Last week the Indiana Regulatory Utility Commission started hearings to decide whether Indiana American Water Co. gets its proposed 8.64 percent rate increase. By contrast, the state consumer advocacy group has called for a 4.1 percent decrease for the company that serves West Lafayette.
The catch is that the company and regulators implemented single tariff pricing (i.e., same price statewide) in 1997. The requirement now remains that the lower West Lafayette rates go up another 60 percent just to catch up to higher rates elsewhere. The Journal & Courier has reported expertly on the wide disparity of rates on the west and east side of the Wabash River and why.
What alarmed us and motivates writing is the perverse process of management and regulation in the water industry. While the regulators and the company settle on exact dollar rates, these experts still use both gallons (according to invoices) and hundred cubic feet (according to regulations). Comparisons are muddled. Transparency of data is hindered, but relevant points from the hearings can be extracted below.

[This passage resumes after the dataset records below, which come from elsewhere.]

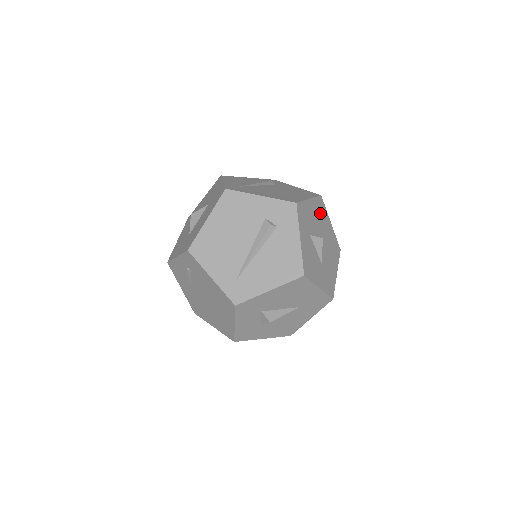
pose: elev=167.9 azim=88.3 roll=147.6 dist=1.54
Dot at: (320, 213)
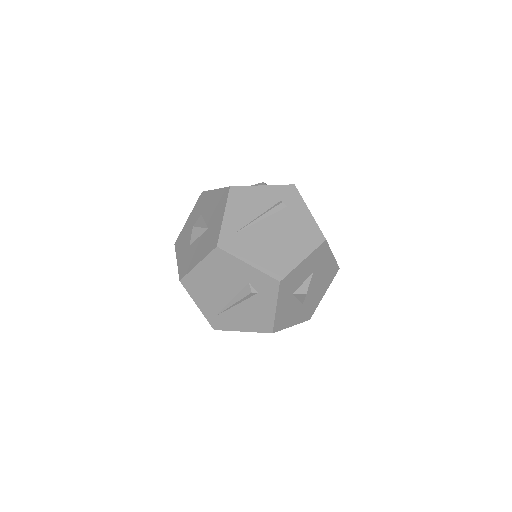
Dot at: (317, 259)
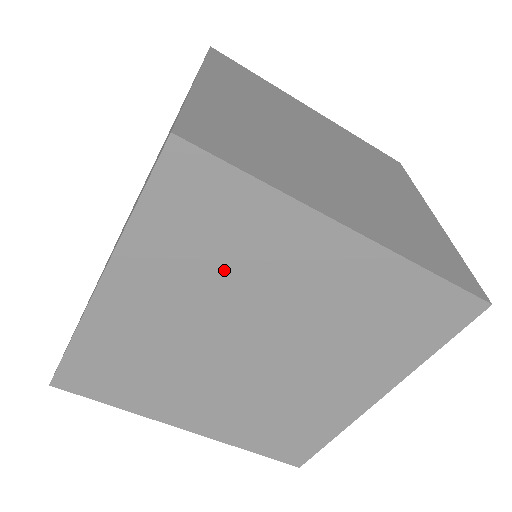
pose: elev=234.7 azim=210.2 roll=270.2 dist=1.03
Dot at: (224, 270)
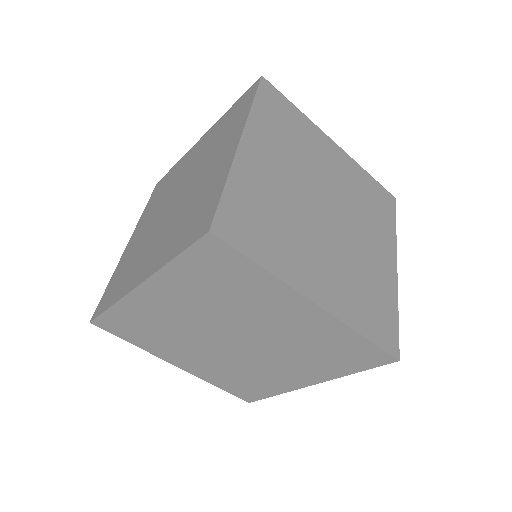
Dot at: (226, 301)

Often the lower cost of municipal utilities, including those in Lafayette, is attributed to income tax exemption. The 35 percent corporate tax rate is often cited, but Indiana American now discloses that it has not paid income tax in the last three years - that's zero percent. Moreover, the company has tax loss carry forwards for years to come to avoid tax.

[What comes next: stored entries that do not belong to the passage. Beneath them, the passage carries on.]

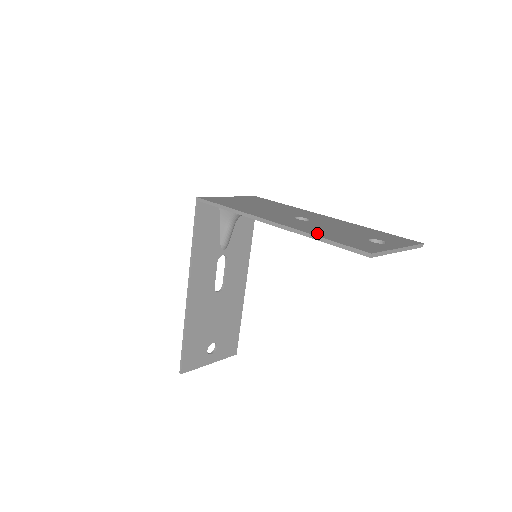
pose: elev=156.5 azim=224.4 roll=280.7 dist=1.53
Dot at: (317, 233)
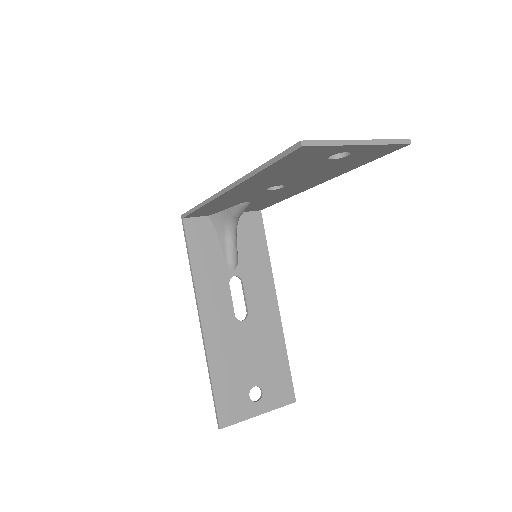
Dot at: occluded
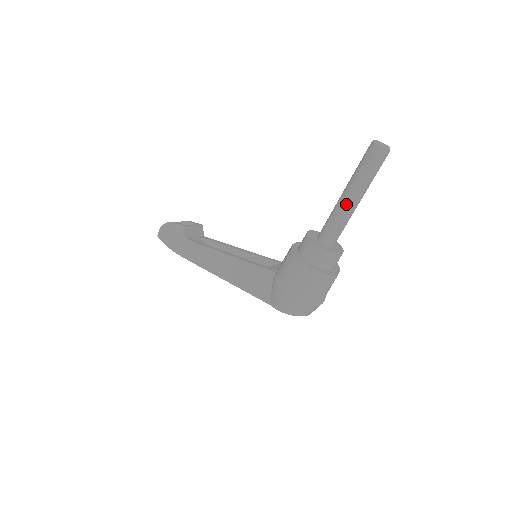
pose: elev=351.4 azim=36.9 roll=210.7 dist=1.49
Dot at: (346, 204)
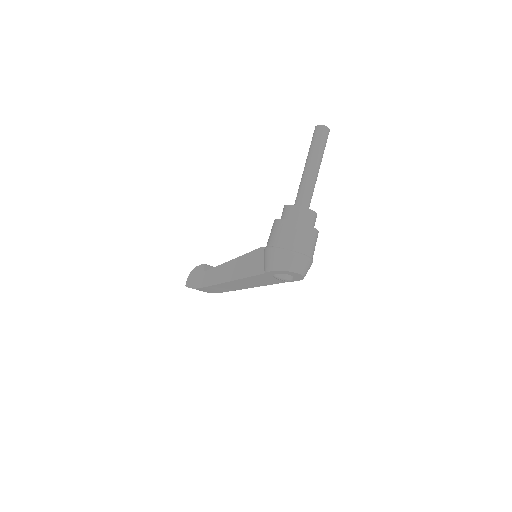
Dot at: (306, 171)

Therefore, it's not hard to believe that the company rejected the 100 percent depreciation tax reduction, part of the federal economic stimulus for 2010. Not paying the estimated income tax expense is ignored for rate making. Rather its income tax expense is reimbursed by you - by the water customers - in your rate paid to the company to cover future tax. One witness testified that "the fact that the company pays no tax in any given year is completely irrelevant to whether or not it incurs tax expense for ratemaking."
What residents and businesses have also paid for can be found way out at 4803 N. Ninth St. The Indiana American facility sits by the old Davis Ferry Bridge on the other side of the Wabash River. Back in West Lafayette, on Happy Hollow Road, there were seven water main breaks last year. Some resulted in considerable yard damage. The point is that the company is not maintaining their aging West Lafayette infrastructure.

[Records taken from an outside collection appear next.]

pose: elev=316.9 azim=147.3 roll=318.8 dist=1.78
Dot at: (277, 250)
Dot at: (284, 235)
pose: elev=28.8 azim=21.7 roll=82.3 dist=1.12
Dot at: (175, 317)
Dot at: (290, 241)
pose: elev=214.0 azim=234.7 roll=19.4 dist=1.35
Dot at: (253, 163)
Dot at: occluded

In spite of neglected maintenance within the city, existing ratepayers are being asked to pay more for system expansion outside the city to serve future customers. Indiana American President Alan DeBoy conceded that "our current replacement rate of 0.7 percent (143 years) is beyond the expected useful life of water mains." So less than 1 percent of water mains are being replaced, which would date back to the founding of Purdue and of the water company.
The company's consultant Kerry Heid testifies that in 2009 the city "received an overall average increase of 25 percent. On a standalone basis because of the new water treatment plant being constructed in West Lafayette, the West Lafayette increase would have been approximately 147 percent." If this expert is correct, then the plant should not have been built at all. Purdue has wells already and so does any home or realty development out in the county not tapped into - or trapped into - company water mains. Failure to maintain our old mains and building new mains to nowhere means old customers pay for new customers, if they materialize.
Heid testified that the company provides water "whether the customer uses one CCF (hundred cubic feet) or 10,000 CCF. Approximately 96 percent of company costs are fixed; only 4 percent of company costs are variable, i.e. varies based upon customer usage." Of course, the water usage itself costs nothing, zero, except for treatment.
This leads to the latest tactic of Indiana American pricing. The customer must pay for not using water. The water rates must be increased to offset conservation. Indiana American Vice President Bruce Hauk testified "the more successful our conservation efforts will be, the less water we will sell, which will mean less gallons over which we can recover fixed costs."
DeBoy testified: "Reduced consumption is a driver of the rate increase. Our authorized revenues are slightly more than $199 million. With our current consumption levels, however, our pro forma revenues at present rates are approximately $194 million. Making up that difference represents more than 24 percent of our overall requested increase."
So the company asks for rate increases to offset volume declines due to conservation.
In any event, close to $10 million (include sales tax) will leave the town every year and is not spent in Tippecanoe County, except for some property tax. Indiana's secure and sustainable water resources cannot be exported, but the profits and company fees derived from our water can be drained away.